Required action
Exact copy, no pictures: reproduce every record below as it stands.
....................
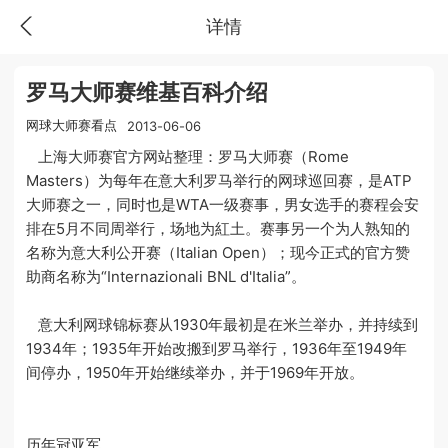
详情
罗马大师赛维基百科介绍
网球大师赛看点
2013-06-06
上海大师赛官方网站整理：罗马大师赛（Rome
Masters）为每年在意大利罗马举行的网球巡回赛，是ATP
大师赛之一，同时也是WTA一级赛事，男女选手的赛程会安
排在5月不同周举行，场地为紅土。赛事另一个为人熟知的
名称为意大利公开赛（Italian Open）；现今正式的官方赞
助商名称为“Internazionali BNL d'Italia”。
意大利网球锦标赛从1930年最初是在米兰举办，并持续到
1934年；1935年开始改搬到罗马举行，1936年至1949年
间停办，1950年开始继续举办，并于1969年开放。
历年冠亚军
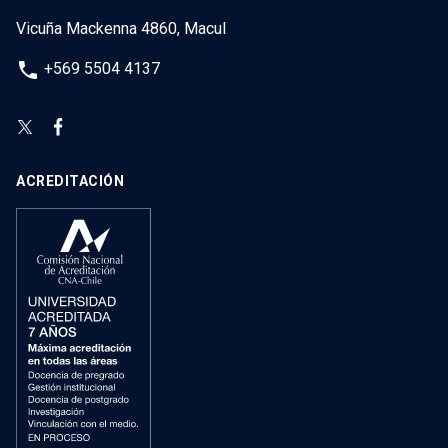
Vicuña Mackenna 4860, Macul
phone
+569 5504 4137
ACREDITACIÓN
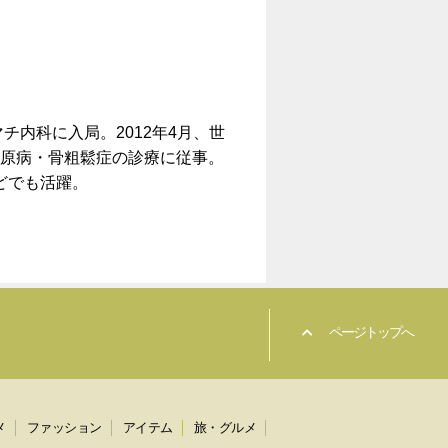
内科に入局。2012年4月、世
原病・骨粗鬆症の診療に従事。
どでも活躍。
ページトップへ
メ
ファッション
アイテム
旅・グルメ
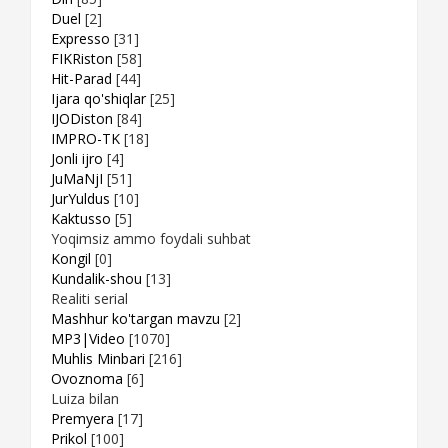
Duel
[2]
Expresso
[31]
FIKRiston
[58]
Hit-Parad
[44]
Ijara qo'shiqlar
[25]
IJODiston
[84]
IMPRO-TK
[18]
Jonli ijro
[4]
JuMaNjI
[51]
JurYuldus
[10]
Kaktusso
[5]
Yoqimsiz ammo foydali suhbat
Kongil
[0]
Kundalik-shou
[13]
Realiti serial
Mashhur ko'targan mavzu
[2]
MP3|Video
[1070]
Muhlis Minbari
[216]
Ovoznoma
[6]
Luiza bilan
Premyera
[17]
Prikol
[100]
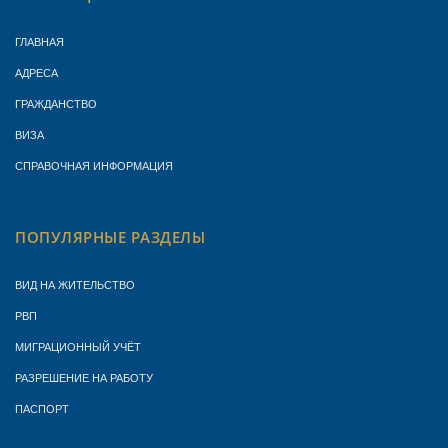
ГЛАВНАЯ
АДРЕСА
ГРАЖДАНСТВО
ВИЗА
СПРАВОЧНАЯ ИНФОРМАЦИЯ
ПОПУЛЯРНЫЕ РАЗДЕЛЫ
ВИД НА ЖИТЕЛЬСТВО
РВП
МИГРАЦИОННЫЙ УЧЁТ
РАЗРЕШЕНИЕ НА РАБОТУ
ПАСПОРТ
....................
Reply
详情
罗马大师赛维基百科介绍
网球大师赛看点
2013-06-06
上海大师赛官方网站整理：罗马大师赛（Rome
Masters）为每年在意大利罗马举行的网球巡回赛，是ATP
大师赛之一，同时也是WTA一级赛事，男女选手的赛程会安
排在5月不同周举行，场地为紅土。赛事另一个为人熟知的
名称为意大利公开赛（Italian Open）；现今正式的官方赞
助商名称为“Internazionali BNL d'Italia”。
意大利网球锦标赛从1930年最初是在米兰举办，并持续到
1934年；1935年开始改搬到罗马举行，1936年至1949年
间停办，1950年开始继续举办，并于1969年开放。
历年冠亚军
Vicuña Mackenna 4860, Macul
phone
+569 5504 4137
ACREDITACIÓN
内科に入局。2012年4月、世
原病・骨粗鬆症の診療に従事。
どでも活躍。
ページトップへ
メ
ファッション
アイテム
旅・グルメ
Duel
[2]
Expresso
[31]
FIKRiston
[58]
Hit-Parad
[44]
Ijara qo'shiqlar
[25]
IJODiston
[84]
IMPRO-TK
[18]
Jonli ijro
[4]
JuMaNjI
[51]
JurYuldus
[10]
Kaktusso
[5]
Yoqimsiz ammo foydali suhbat
Kongil
[0]
Kundalik-shou
[13]
Realiti serial
Mashhur ko'targan mavzu
[2]
MP3|Video
[1070]
Muhlis Minbari
[216]
Ovoznoma
[6]
Luiza bilan
Premyera
[17]
Prikol
[100]
ГЛАВНАЯ
АДРЕСА
ГРАЖДАНСТВО
ВИЗА
СПРАВОЧНАЯ ИНФОРМАЦИЯ
ПОПУЛЯРНЫЕ РАЗДЕЛЫ
ВИД НА ЖИТЕЛЬСТВО
РВП
МИГРАЦИОННЫЙ УЧЁТ
РАЗРЕШЕНИЕ НА РАБОТУ
ПАСПОРТ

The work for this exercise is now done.